According to official statistics published by the Albanian authorities, 842 yachts visited Saranda Port, Albania, in 2017. This figure increased to 1007 in 2018 and to 1575 in 2019. While the statistics do not specify what size the vessels are, it is abundantly clear, given the 80 per cent increase in yacht visitation from 2017-2019, that the market in Albania is only moving in one direction.
"The more superyachts that go there...just drives more yachts to go"
“I used to go to Albania just after the fall of communism (1992) and one of the first yachts that I ever took there was called T6, a beautiful 48m explorer yacht from New Zealand. It took quite some convincing at the time because of the preconception that Albania was a sketchy country. Around four years ago I encourage Rising Sun to go to Albania and since then there has just been more and more demand. The more superyachts that go there and have a positive experience of the cruising, the sites, the beaches, the great food and everything else that Albania has to offer just drives more yachts to go.”
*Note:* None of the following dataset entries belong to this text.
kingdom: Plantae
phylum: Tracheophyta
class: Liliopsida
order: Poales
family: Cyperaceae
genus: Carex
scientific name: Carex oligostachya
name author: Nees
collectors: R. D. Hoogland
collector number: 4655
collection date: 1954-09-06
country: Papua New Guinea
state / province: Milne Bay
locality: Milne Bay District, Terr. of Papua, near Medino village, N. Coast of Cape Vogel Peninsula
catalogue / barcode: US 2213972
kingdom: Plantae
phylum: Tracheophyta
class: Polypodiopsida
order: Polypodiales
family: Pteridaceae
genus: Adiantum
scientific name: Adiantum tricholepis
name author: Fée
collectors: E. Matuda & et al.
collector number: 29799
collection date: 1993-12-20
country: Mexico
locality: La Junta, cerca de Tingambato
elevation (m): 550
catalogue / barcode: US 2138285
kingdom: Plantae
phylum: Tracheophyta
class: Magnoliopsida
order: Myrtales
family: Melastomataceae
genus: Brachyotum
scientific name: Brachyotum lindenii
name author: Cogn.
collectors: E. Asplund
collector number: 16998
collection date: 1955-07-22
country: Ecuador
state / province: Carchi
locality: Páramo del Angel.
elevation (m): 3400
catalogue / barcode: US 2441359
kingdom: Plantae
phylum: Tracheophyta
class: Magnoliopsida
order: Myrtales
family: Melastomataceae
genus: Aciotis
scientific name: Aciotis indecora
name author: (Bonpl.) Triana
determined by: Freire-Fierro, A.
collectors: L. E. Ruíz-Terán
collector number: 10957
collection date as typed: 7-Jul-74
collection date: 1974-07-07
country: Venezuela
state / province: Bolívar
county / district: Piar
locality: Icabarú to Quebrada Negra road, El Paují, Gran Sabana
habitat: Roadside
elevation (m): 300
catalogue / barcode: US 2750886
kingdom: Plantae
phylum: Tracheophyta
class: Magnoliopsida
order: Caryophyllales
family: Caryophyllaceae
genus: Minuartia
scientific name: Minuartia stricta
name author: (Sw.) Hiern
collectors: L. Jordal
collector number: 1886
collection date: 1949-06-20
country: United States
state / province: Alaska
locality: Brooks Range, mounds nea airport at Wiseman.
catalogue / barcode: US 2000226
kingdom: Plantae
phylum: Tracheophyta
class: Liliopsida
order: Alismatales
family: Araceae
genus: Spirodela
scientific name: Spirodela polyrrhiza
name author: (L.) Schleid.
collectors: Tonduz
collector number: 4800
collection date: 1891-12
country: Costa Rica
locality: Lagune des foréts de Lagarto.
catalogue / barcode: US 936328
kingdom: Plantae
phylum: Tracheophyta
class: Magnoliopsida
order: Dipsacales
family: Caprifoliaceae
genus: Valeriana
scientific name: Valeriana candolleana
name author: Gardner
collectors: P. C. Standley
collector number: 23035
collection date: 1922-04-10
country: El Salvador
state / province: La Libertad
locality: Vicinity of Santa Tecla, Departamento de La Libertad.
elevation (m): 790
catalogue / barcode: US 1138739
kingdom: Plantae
In recent years much as been made of the growing appetite, on the part of superyacht owners and charter guests, to expand their horizons and explore superyacht destinations other than those that exist within the Mediterranean and Caribbean hubs. Ordinarily, when people consider this growing appetite for adventure, conversations stray towards trips to far flung destinations such as the Arctic, South America or the Islands to the north of Oceania. However, the growing popularity of Albania proves that there is much to explore within Europe itself.
Blue Eye, Albania
“I would advise superyacht guests start in Saranda, from where they are able to visit the Butrint UNESCO protected archaeological site, which has both Roman and Greek ruins. In the same day they could visit the Blue Eye – a natural spring that is renowned for its beauty. If the guests felt a little more adventurous they could also visit Gjirokaster, which is an old stone-built town protected by UNESCO that is about an hour from Saranda,” explains Peacock.
“From Saranda I would recommend that the vessel cruises up the coast where there are some absolutely pristine beaches that can only be accessed by boat. There is little to no development along the coast which makes for truly beautiful landscapes and anchorages. From there the guests could visit Durres and Tirana to enjoy Albania’s unique gastronomy. I truly believe that some of the best seafood that one can find is in Tirana and Durres. If guests want to explore in land, Albania’s mountains are considered to be one Europe’s last true wildernesses.”
The one potential drawback is that, at present, there is no superyacht specific infrastructure in Albania with superyacht’s being confined to the nations four large commercial ports. However, according to Peacock, there are no fewer than 15 marina projects currently in the pipeline, ranging from small pleasure and fishing vessels up to superyachts, eight of which have been approved, the most relevant of which is the development of Porto Albania on the Kalaja e Turres peninsula.
Porto Albania visualisation
Porto Albania will offer a marina for yachts up to 70m, with around 20-40 berths for yachts over 30m, dedicated yacht maintenance facility, residential complex and retail amenities. Work on the marina started a number of years ago, the commencement of the project certainly highlights that the intention is there to bring an increasingly large number of superyachts to Albania.
“I am very excited to be joining Acquera Yachting at the start of a new decade. The impressive acquisition of Evolution Yacht Agents and G&K Yachting, the resulting noise that’s being made in the industry, and Stefano’s vision were the catalysts in my decision to join the family. I see Acquera Yachting as the agency of the future. Although I am sad to be leaving the lifelong friendships that have been formed in my previous workplace, I also have the most tremendous drive to grow and work in a company that is committed to changing the face of the agency sector,” concludes Peacock.